Reflecting on that heartache now, Pangai Jr says Anna’s resilience in the face of a series of family tragedies gave him strength to continue with his career.
“The last couple of years, she lost her mum, and now our daughter, and her dad is very sick as well,” he says. “She’s just showed me that there’s more to life.
“Whatever I’m experiencing in the downsides of my sporting career, it’s nothing to what she’s had to cope with.
“She’s my rock.”
Pangai Jr played his last game for the Broncos in June, and joined Penrith on a short-term deal before beginning a big money three-year contract with the Bulldogs in 2022.
In a whirlwind couple of months, he delayed his Panthers debut to be with Anna in August, before slotting in for the side’s march to the Grand Final, although he pulled out of the decider with a knee injury.

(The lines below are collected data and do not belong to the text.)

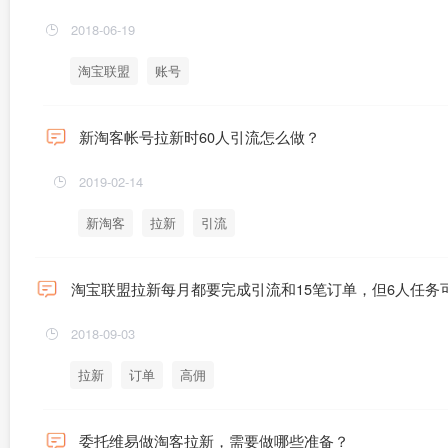
2018-06-19
淘宝联盟
账号
新淘客帐号拉新时60人引流怎么做？
2019-02-14
新淘客
拉新
引流
淘宝联盟拉新每月都要完成引流和15笔订单，但6人任
2018-09-03
拉新
订单
高佣
委托维易做淘客拉新，需要做哪些准备？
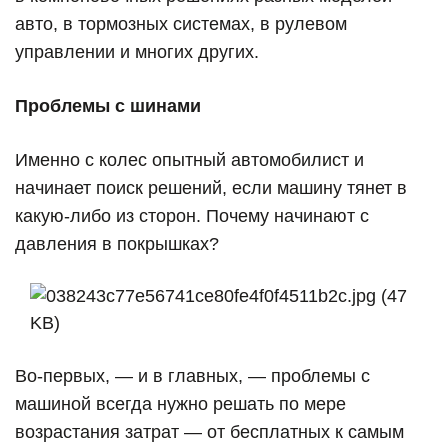
авто, в тормозных системах, в рулевом
управлении и многих других.
Проблемы с шинами
Именно с колес опытный автомобилист и
начинает поиск решений, если машину тянет в
какую-либо из сторон. Почему начинают с
давления в покрышках?
Во-первых, — и в главных, — проблемы с
машиной всегда нужно решать по мере
возрастания затрат — от бесплатных к самым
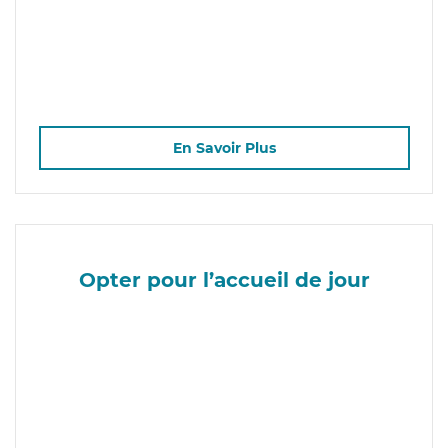
En Savoir Plus
Opter pour l’accueil de jour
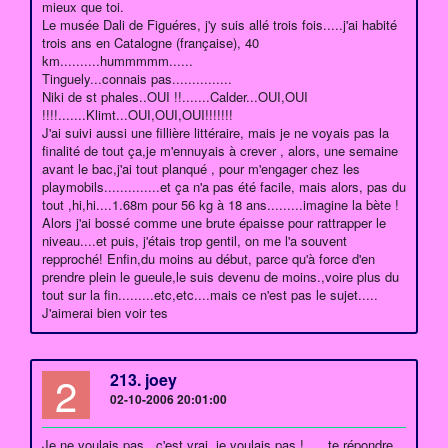
mieux que toi.
Le musée Dali de Figuéres, j'y suis allé trois fois.....j'ai habité
trois ans en Catalogne (française), 40
km..........hummmmm......
Tinguely...connais pas...............
Niki de st phales..OUI !!.......Calder...OUI,OUI
!!!!.......Klimt...OUI,OUI,OUI!!!!!!!
J'ai suivi aussi une fillière littéraire, mais je ne voyais pas la
finalité de tout ça,je m'ennuyais à crever , alors, une semaine
avant le bac,j'ai tout planqué , pour m'engager chez les
playmobils..............et ça n'a pas été facile, mais alors, pas du
tout ,hi,hi....1.68m pour 56 kg à 18 ans.........imagine la bète !
Alors j'ai bossé comme une brute épaisse pour rattrapper le
niveau....et puis, j'étais trop gentil, on me l'a souvent
repproché! Enfin,du moins au début, parce qu'à force d'en
prendre plein le gueule,le suis devenu de moins.,voire plus du
tout sur la fin.........etc,etc....mais ce n'est pas le sujet.....
J'aimerai bien voir tes
2
213. joey
02-10-2006 20:01:00
Je ne voulais pas , c'est vrai, je voulais pas !......te répondre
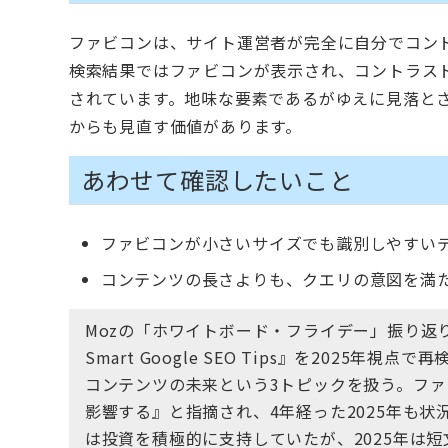
ファビコンは、サイト運営者が完全に自分でコン
検索結果ではファビコンが表示され、コントラス
されています。地味な要素であるがゆえに見落と
からも見直す価値があります。
あわせて確認したいこと
ファビコンが小さいサイズでも識別しやすい
コンテンツの長さよりも、クエリの意図を満
Mozの「ホワイトボード・フライデー」振り返り
Smart Google SEO Tips』を202
コンテンツの未来という3トピックを扱う。ファ
影響する』と指摘され、4年経った2025年も状
は投資を積極的に支持していたが、2025年は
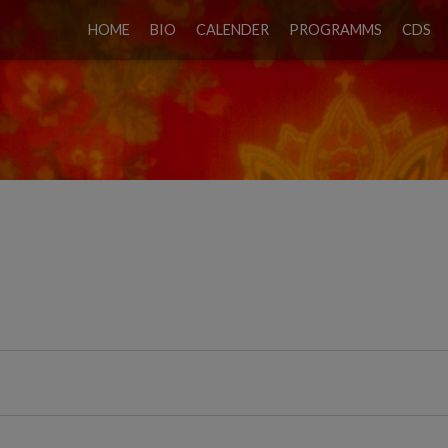
HOME
BIO
CALENDER
PROGRAMMS
CDS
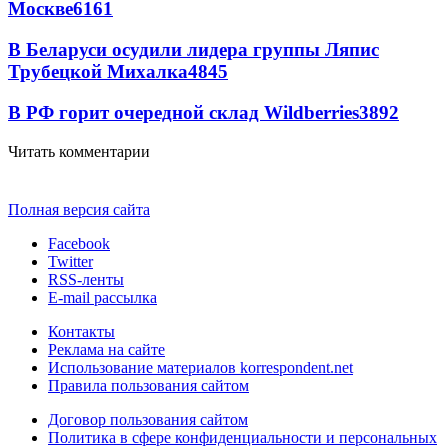
Москве
6161
В Беларуси осудили лидера группы Ляпис
Трубецкой Михалка
4845
В РФ горит очередной склад Wildberries
3892
Читать комментарии
Полная версия сайта
Facebook
Twitter
RSS-ленты
E-mail рассылка
Контакты
Реклама на сайте
Использование материалов korrespondent.net
Правила пользования сайтом
Договор пользования сайтом
Политика в сфере конфиденциальности и персональных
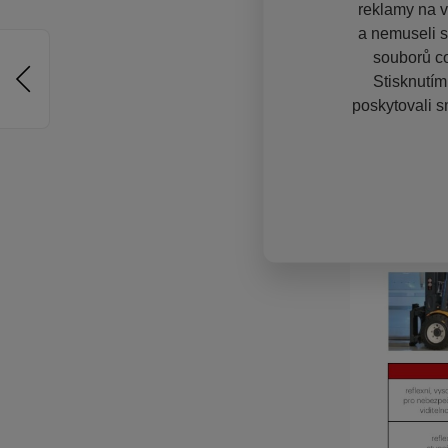
reklamy na vě
a nemuseli s
souborů co
Stisknutím
poskytovali s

Pangai Jr fit in well with Penrith’s style of play, scoring two tries in his six games, and wants to take what he learned during that two-month stint to the Bulldogs.
“They buy in to all the little things that win footy games – kick pressure, kick-chase – and other things that not every other teams do,” he says of Penrith. “It was all the dirty stuff in the middle, playing extra minutes and working with each other as a team.
“I’ll bring what I can bring [to the Bulldogs]. I’ll show my commitment and just do those little things I’ve learned from Penrith.”
Still just 25, and with plenty of football left ahead of him, Pangai Jr is also starting to think about the future. From his own experiences – good and bad – of navigating life under the intense spotlight of the NRL, he says he wants to be a role model for younger players coming through.
“Next is trying to be a leader,” he says. “I’m just trying to be my best. I’ve made my mistakes, but we’re all human.
“I’m just doing my best to learn from them.”